> _Travail à faire_:
- A) Répondez, s'il vous plaît, aux questions suivantes sur l'extrait consacré à Napoléon :
(i) De quelle victoire Jacques Chirac et Lionel Jospin ont-ils renoncé à célébrer le bicentenaire ?
(ii) En quels lieux Emmanuel Macron marquera-t-il le 200e anniversaire de la mort de Napoléon ?
(iii) Qu'est-ce que Napoléon Bonaparte a rétabli en 1802, et où ?
- B) Résumez l'extrait consacré à Napoléon en deux phrases.
- C) Donnez la suite de l'extrait consacré à Napoléon, à partir de sa dernière phrase.

> _Extrait_:
══════════

200 ans après sa mort, Napoléon Bonaparte continue d’agiter les consciences.
Jacques Chirac et Lionel Jospin avaient renoncé, il y a 15 ans, à célébrer le bicentenaire de la grande victoire d’Austerlitz, comme s’ils avaient eu honte de ce grand moment d’histoire et de ce témoignage du génie militaire de l’Empereur. Emmanuel Macron n’aura pas cette gêne, il célèbrera aujourd’hui, devant son tombeau puis à l’Institut de France, le 200e anniversaire de la mort de Napoléon. Ou plutôt, il commémorera l’événement.

Pourquoi faire cette distinction ?

Parce qu’elle traduit toute la nuance que l’Élysée veut mettre dans cette journée. On pourrait dire aussi toute la gêne que provoque la relecture, avec notre œil d’aujourd’hui, de l’actualité napoléonienne d’il y a 200 ans. C’est un fait, Napoléon n’a jamais laissé personne indifférent. On l’admire pour son sens de l’État, ses capacités d’organisateur, de législateur, de visionnaire de l’administration, d’ami des sciences et des arts également. Mais on le déteste (ou on regrette) ce qui a pu devenir sa folie guerrière et son exercice autoritaire du pouvoir tendance dynastique. Ce négatif a toujours existé. Mais il est aujourd’hui peu de choses par rapport au grand procès contemporain qui lui est fait. En 1802, Napoléon Bonaparte a rétabli l’esclavage dans les Antilles. L’esclavage, devenu depuis, dans notre loi, un crime contre l’humanité.

══════════

> _Lignes_:
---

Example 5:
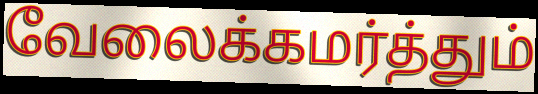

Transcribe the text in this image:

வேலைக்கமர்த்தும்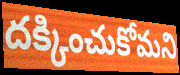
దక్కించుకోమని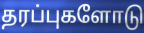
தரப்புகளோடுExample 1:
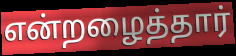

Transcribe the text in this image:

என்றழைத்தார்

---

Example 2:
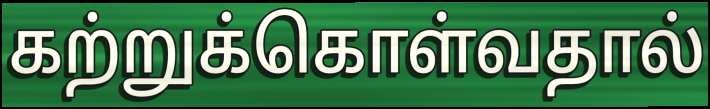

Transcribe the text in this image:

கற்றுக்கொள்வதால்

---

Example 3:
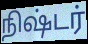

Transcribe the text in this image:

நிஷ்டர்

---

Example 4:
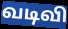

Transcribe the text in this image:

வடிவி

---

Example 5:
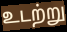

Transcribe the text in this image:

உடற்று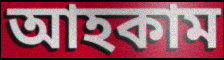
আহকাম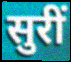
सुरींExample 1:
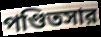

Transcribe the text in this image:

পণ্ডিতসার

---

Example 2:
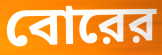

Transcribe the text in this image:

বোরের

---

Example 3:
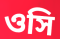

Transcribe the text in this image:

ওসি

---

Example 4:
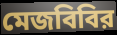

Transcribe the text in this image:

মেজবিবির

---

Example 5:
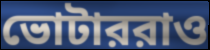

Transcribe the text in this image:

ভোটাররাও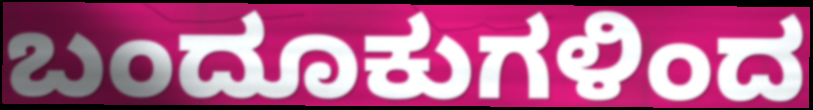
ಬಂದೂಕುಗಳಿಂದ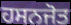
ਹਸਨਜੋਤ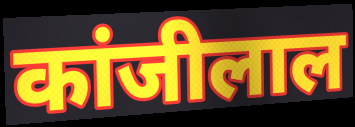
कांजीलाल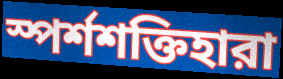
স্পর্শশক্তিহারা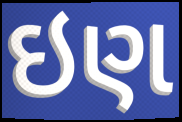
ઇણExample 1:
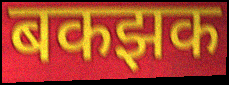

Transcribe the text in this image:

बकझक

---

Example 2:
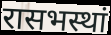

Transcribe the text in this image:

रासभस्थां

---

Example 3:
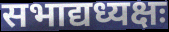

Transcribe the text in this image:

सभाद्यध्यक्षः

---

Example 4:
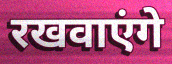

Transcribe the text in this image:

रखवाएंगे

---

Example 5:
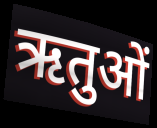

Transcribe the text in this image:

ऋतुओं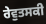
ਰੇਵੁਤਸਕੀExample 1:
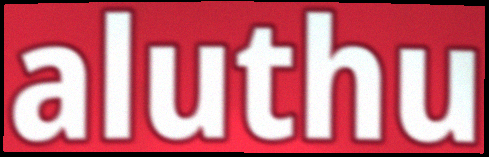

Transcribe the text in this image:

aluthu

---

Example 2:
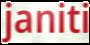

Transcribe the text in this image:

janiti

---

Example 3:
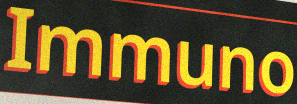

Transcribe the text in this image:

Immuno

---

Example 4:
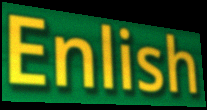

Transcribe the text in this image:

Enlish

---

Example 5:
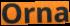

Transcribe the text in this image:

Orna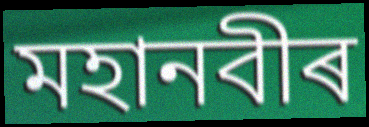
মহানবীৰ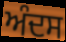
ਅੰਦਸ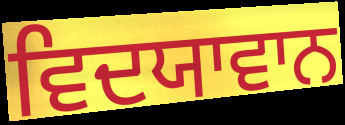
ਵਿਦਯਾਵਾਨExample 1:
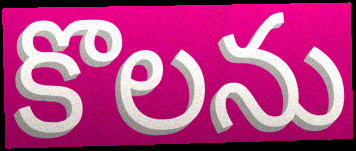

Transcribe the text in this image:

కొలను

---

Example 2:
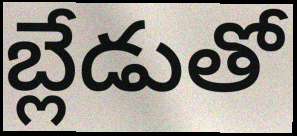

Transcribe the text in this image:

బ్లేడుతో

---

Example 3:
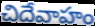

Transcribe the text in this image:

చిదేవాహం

══════════

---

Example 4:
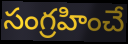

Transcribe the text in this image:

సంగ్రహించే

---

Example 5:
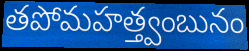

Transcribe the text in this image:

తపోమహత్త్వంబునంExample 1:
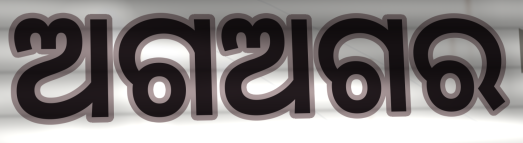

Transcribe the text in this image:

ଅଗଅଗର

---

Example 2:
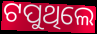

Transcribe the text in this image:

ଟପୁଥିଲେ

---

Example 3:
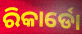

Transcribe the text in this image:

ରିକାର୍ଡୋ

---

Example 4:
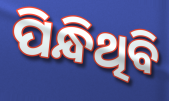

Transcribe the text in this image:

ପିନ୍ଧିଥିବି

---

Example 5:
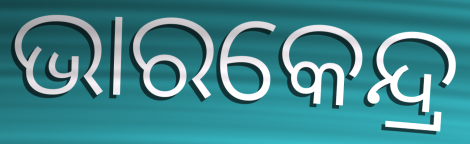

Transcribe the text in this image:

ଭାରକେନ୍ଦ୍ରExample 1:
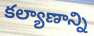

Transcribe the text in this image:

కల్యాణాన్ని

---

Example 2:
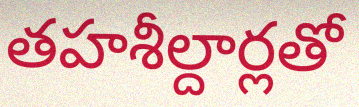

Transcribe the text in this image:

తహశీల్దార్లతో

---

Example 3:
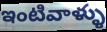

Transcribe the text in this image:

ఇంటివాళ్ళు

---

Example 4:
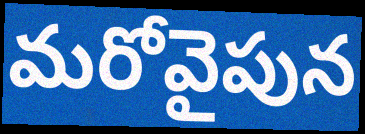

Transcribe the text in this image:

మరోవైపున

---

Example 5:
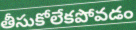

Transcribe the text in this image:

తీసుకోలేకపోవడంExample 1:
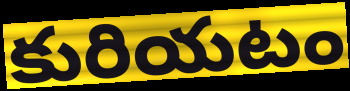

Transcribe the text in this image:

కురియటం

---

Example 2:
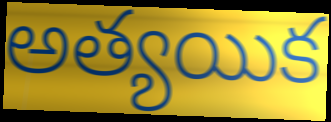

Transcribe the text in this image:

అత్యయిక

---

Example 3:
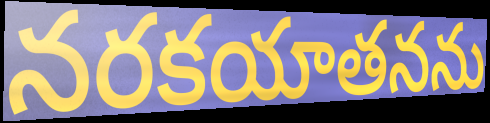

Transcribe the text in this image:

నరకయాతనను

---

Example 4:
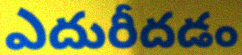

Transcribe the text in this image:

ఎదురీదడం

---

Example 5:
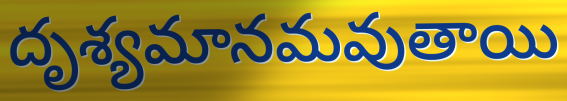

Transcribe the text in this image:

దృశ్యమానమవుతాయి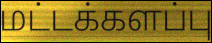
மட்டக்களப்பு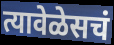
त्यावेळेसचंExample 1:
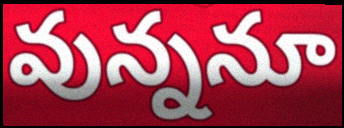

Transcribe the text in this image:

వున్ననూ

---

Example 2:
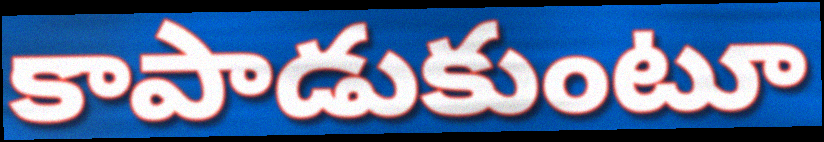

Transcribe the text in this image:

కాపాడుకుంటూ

══════════

> _Réponses_:
- A)
(i) La victoire d'Austerlitz.
(ii) Devant son tombeau, puis à l'Institut de France.
(iii) L'esclavage, dans les Antilles.

- B) Pour le 200e anniversaire de la mort de Napoléon, Emmanuel Macron commémorera l'événement devant son tombeau puis à l'Institut de France, alors que Jacques Chirac et Lionel Jospin avaient renoncé à célébrer le bicentenaire d'Austerlitz. Ce choix de commémorer plutôt que de célébrer traduit la nuance et la gêne que suscite aujourd'hui Napoléon, admiré pour son sens de l'État mais détesté pour sa folie guerrière, son exercice autoritaire du pouvoir et surtout le rétablissement de l'esclavage dans les Antilles en 1802.

- C)
D’où les hésitations et la gêne. Pourtant, l’Élysée a tranché en faveur d’une commémoration.

C’est à la fois un choix parfaitement personnel et une décision totalement politique. D’abord, le Président de la République aime la figure du chef et sa traduction dans l’exercice du pouvoir. Il dit même qu’il y a "dans la politique française un grand absent : c’est la figure du roi". Alors, un empereur…  Et puis, tous ces anniversaires, toutes ces entrées au Panthéon auxquels il a présidé depuis quatre ans, c’est aussi une façon de s’inscrire dans l’histoire. Ça, c’est l’aspect personnel du sujet.

Et le côté politique ?

Emmanuel Macron a jugé qu’il avait intérêt à dépasser cette réécriture de l’histoire, ce diktat intellectuel porté par une frange décolonialiste venue de la gauche. Il sait que le personnage de Napoléon est une figure aimée, ou en tout cas respectée par une grande majorité de Français. Et parmi eux, par ceux qui se situent à droite : le personnage est immense, il parle à ceux qui assument une vision fière de notre histoire, il est représentatif d’une certaine idée de la France. Au moment où le pays doit s’extirper de cette gangue de pessimisme dans laquelle nous a enfermés la pandémie, revendiquer une histoire héroïque est certainement payant auprès de cette partie de l’électorat.

Tant pis pour la blessure liée à l’esclavage ?

Pas complètement, non. Avec Emmanuel Macron, le "en-même-temps" n’est jamais très loin. Aujourd’hui, messages en direction de la droite. Et lundi prochain, recueil devant une stèle pour participer à la journée nationale des mémoires de l’esclavage. En même temps...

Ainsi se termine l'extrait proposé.